LightOJ DNA Prefix(字典树+dfs)

http://acm.hust.edu.cn/vjudge/contest/view.action?cid=121897#problem/F

F - DNA Prefix

Time Limit:2000MS     Memory Limit:65536KB     64bit IO Format:%lld & %llu

Submit Status

Description

Given a set of n DNA samples, where each sample is a string containing characters from {A, C, G, T}, we are trying to find a subset of samples in the set, where the length of the longest common prefix multiplied by the number of samples in that subset is maximum.

To be specific, let the samples be:

ACGT

ACGTGCGT

ACCGTGC

ACGCCGT

If we take the subset {ACGT} then the result is 4 (4 * 1), if we take {ACGT, ACGTGCGT, ACGCCGT} then the result is 3 * 3 = 9 (since ACG is the common prefix), if we take {ACGT, ACGTGCGT, ACCGTGC, ACGCCGT} then the result is 2 * 4 = 8.

Now your task is to report the maximum result we can get from the samples.

Input

Input starts with an integer T (≤ 10), denoting the number of test cases.

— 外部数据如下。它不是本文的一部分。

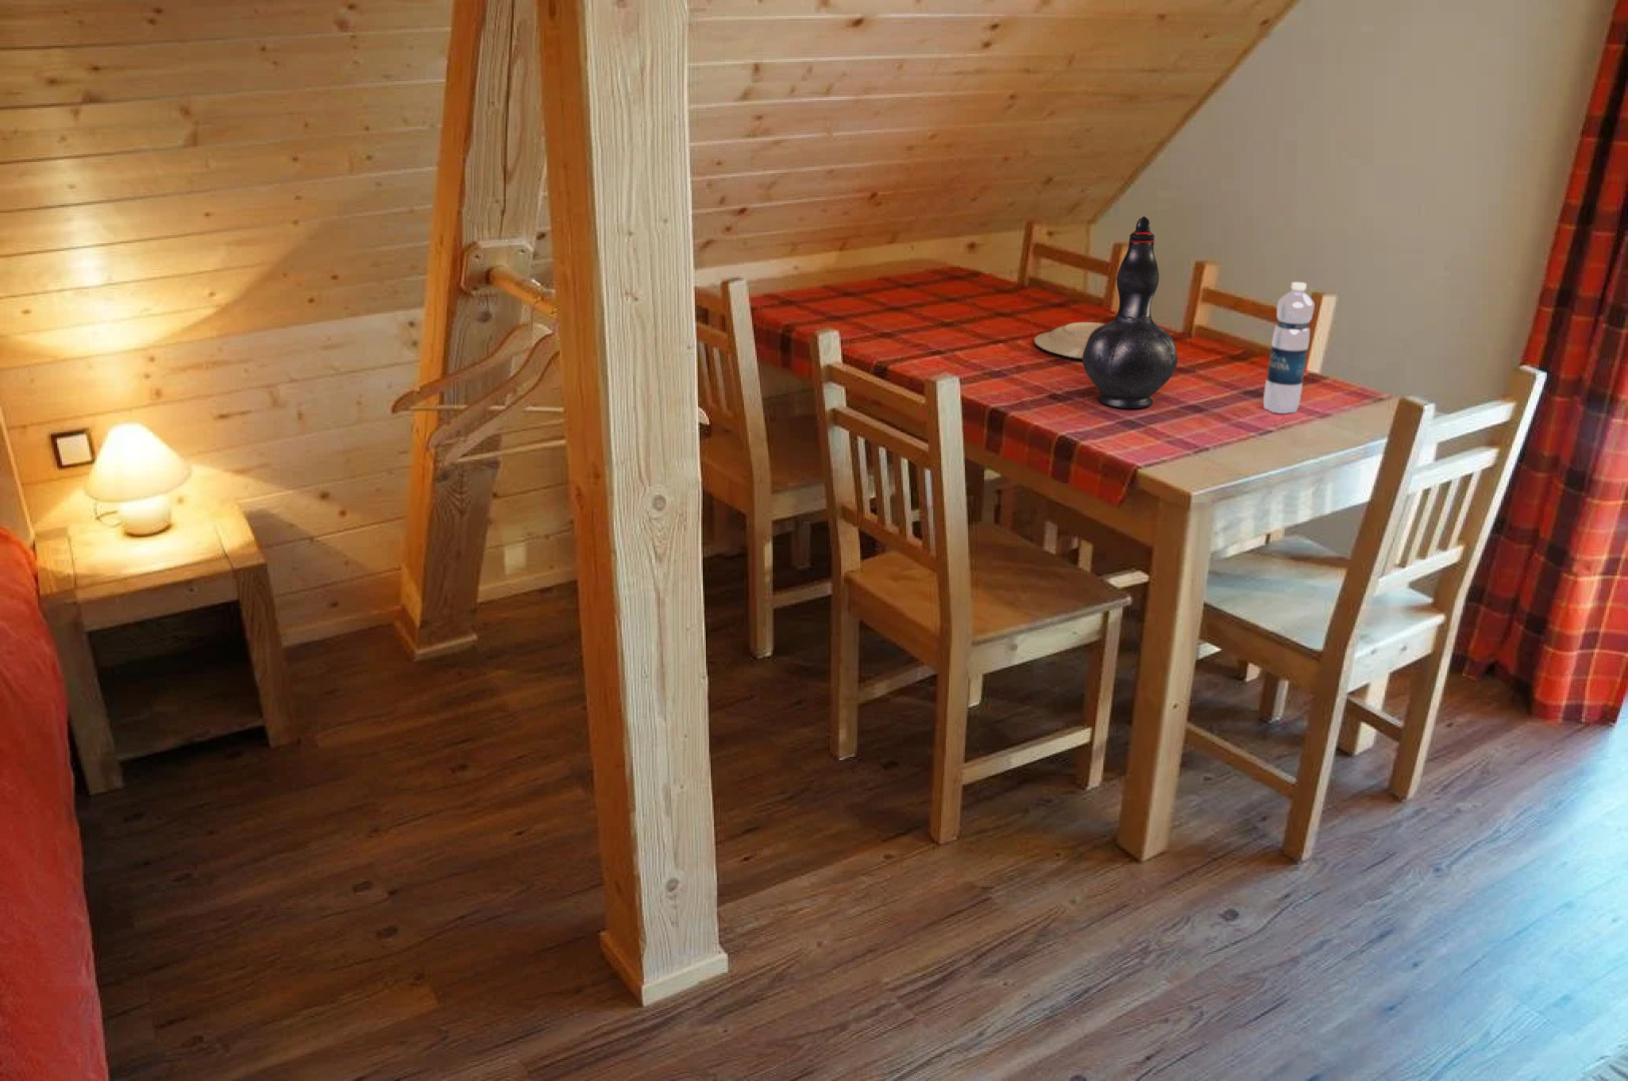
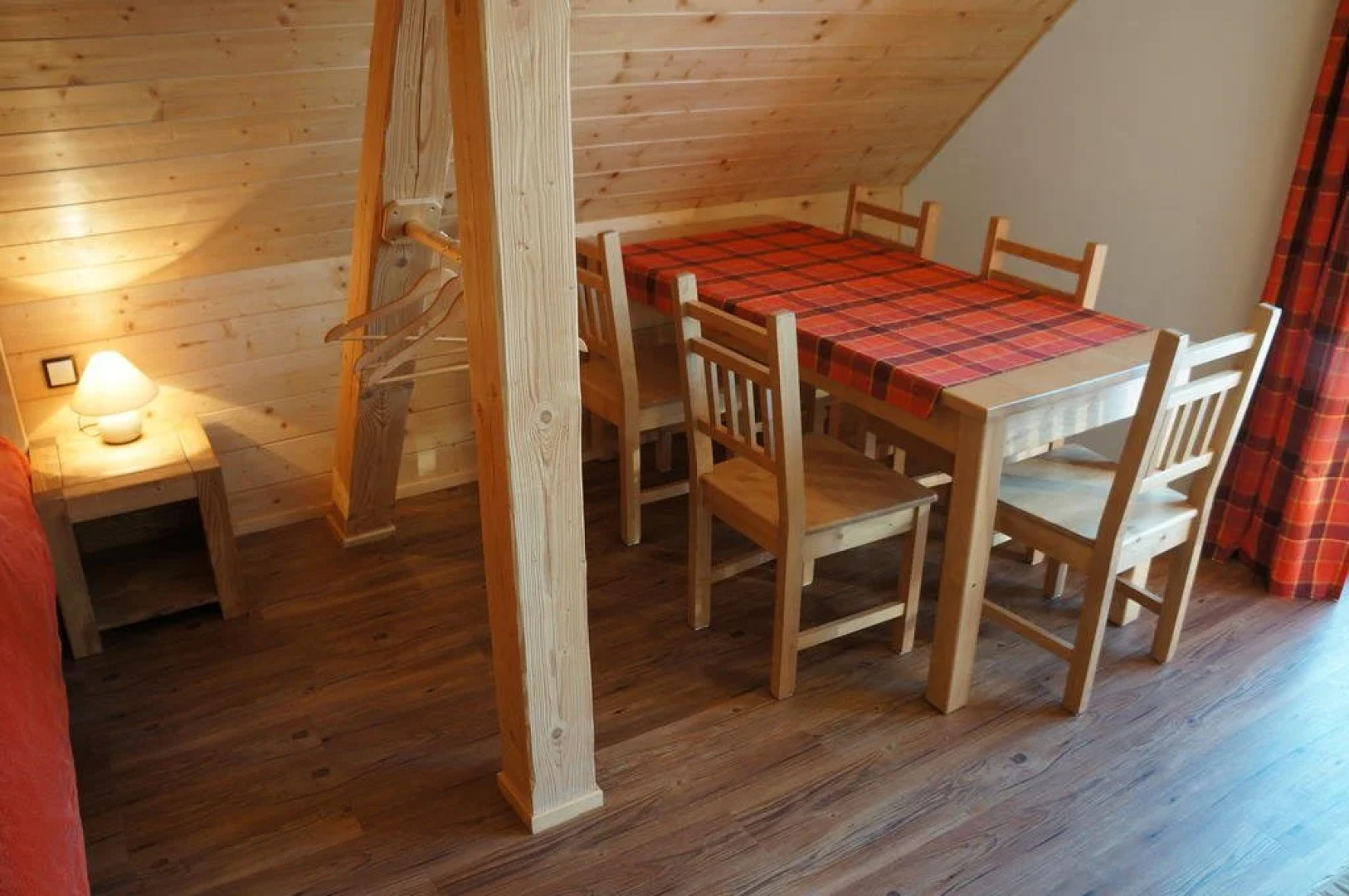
- decorative vase [1081,215,1178,409]
- water bottle [1262,281,1315,414]
- plate [1033,321,1105,360]
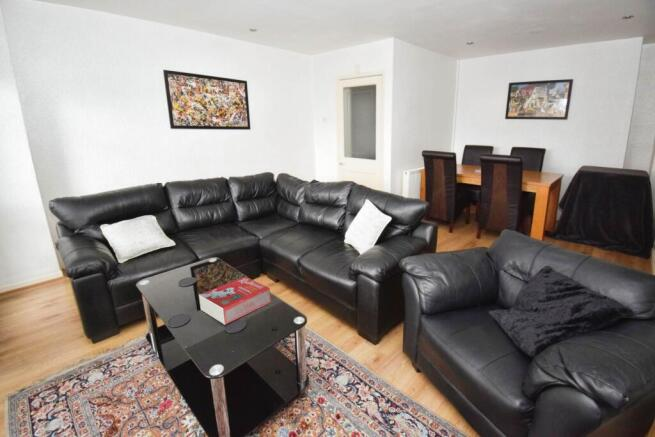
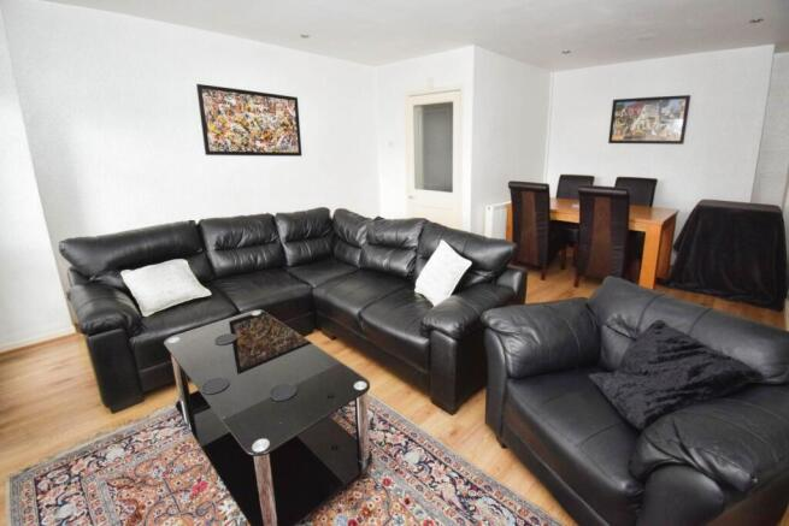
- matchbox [198,276,272,326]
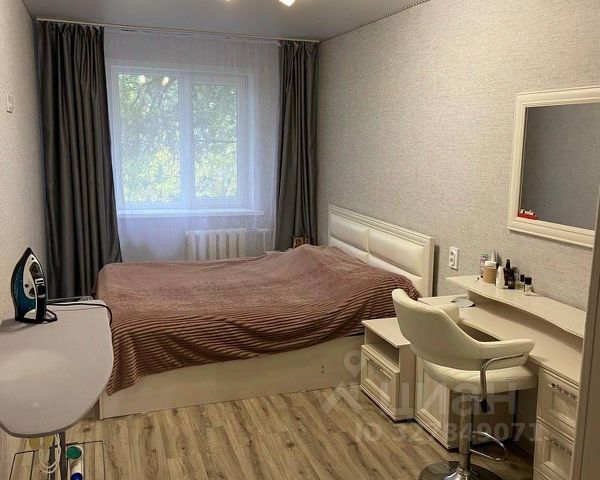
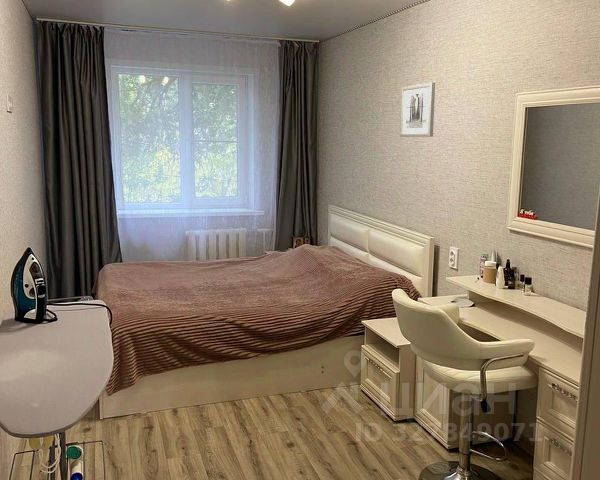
+ wall art [399,82,436,138]
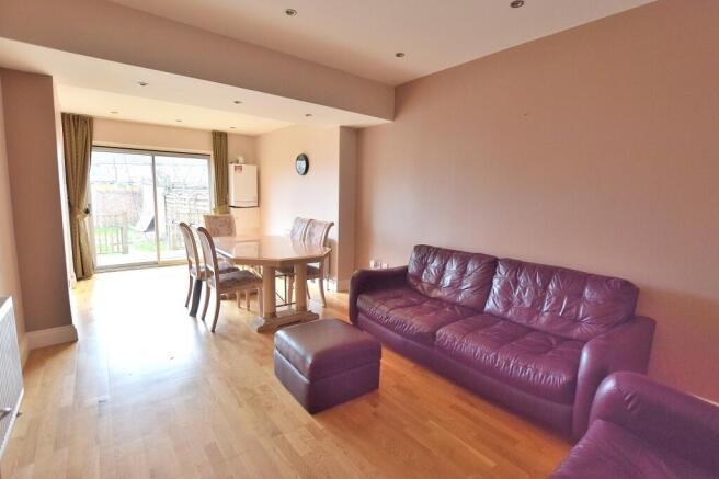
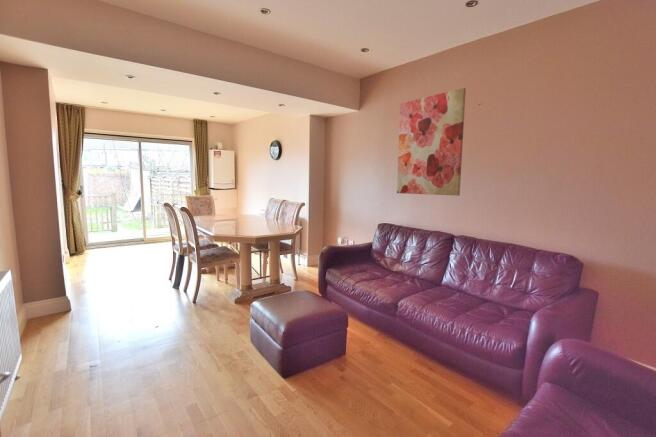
+ wall art [396,87,467,197]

Each case starts with a line containing an integer n (1 ≤ n ≤ 50000) denoting the number of DNA samples. Each of the next n lines contains a non empty string whose length is not greater than 50. And the strings contain characters from {A, C, G, T}.

Output

For each case, print the case number and the maximum result that can be obtained.

Sample Input

3

4

ACGT

ACGTGCGT

ACCGTGC

ACGCCGT

3

CGCGCGCGCGCGCCCCGCCCGCGC

CGCGCGCGCGCGCCCCGCCCGCAC

CGCGCGCGCGCGCCCCGCCCGCTC

2

CGCGCCGCGCGCGCGCGCGC

GGCGCCGCGCGCGCGCGCTC

Sample Output

Case 1: 9

Case 2: 66

Case 3: 20

 

 

先给代码吧：

#include<cstdio>
#include<cstring>
#include<algorithm>
using namespace std;
char Str[55];
typedef struct Trie{
    int val;
    Trie *Next[4];
}Trie;
Trie root;

void creatTrie()
{
    int len = strlen(Str);
    Trie *p = &root;
    Trie *q;
    int id;
    for(int i = 0; i < len; i++){
        if(Str[i]=='A') id = 0;
        else if(Str[i]=='C') id = 1;
        else if(Str[i]=='G') id = 2;
        else if(Str[i]=='T') id = 3;
        if(p->Next[id]==NULL) {
            q = new Trie();
            q->Next[0] = q->Next[1] = q->Next[2] = q->Next[3] = NULL;
            q->val=1;
            p->Next[id] = q;
            p = q;
        }
        else {
            q = p->Next[id];
            q->val++;
            p = q;
        }
    }
    return;
}
int ans;
void sol(Trie *p,int dep)
{
    int tm = 0;
    Trie *q;
    for(int i = 0; i < 4; i++)
    {
        if(p->Next[i]!=NULL){
            q = p->Next[i];
            tm = (q->val)*(dep+1);
            ans = max(tm,ans);
            sol(q,dep+1);
        }
    }
}
void clearTree(Trie *t)
{
    if(t==NULL) return;
    for(int i = 0; i < 4; i++) {
        if(t->Next[i] != NULL) {
            clearTree(t->Next[i]);
        }
    }
    delete t;
}
int main()
{
    int T;
    int cnt = 1;
    scanf("%d",&T);
    while(T--)
    {
        root.Next[0] = root.Next[1] = root.Next[2] = root.Next[3] = NULL;
        ans = 0;
        int n;
        scanf("%d", &n);
        for(int i = 0; i < n; i++)
        {
            scanf("%s",Str);
            creatTrie();
        }
        sol(&root,0);
        printf("Case %d: %d\n",cnt++,ans);
        for(int i = 0; i < 4; i++)clearTree(root.Next[i]);
    }
    return 0;
}

 

题意：

有n和DNA序列，求出他们中公共前缀长度和有相同公共前缀DNA序列乘积的最大值。

解析：

这题用trie来搞，用trie存储所有的DNA序列，然后每个节点有个val值，还有一个length表示的是存储以该节点结尾的DNA序列的数目，最后求出length*val最大的，就是最终答案。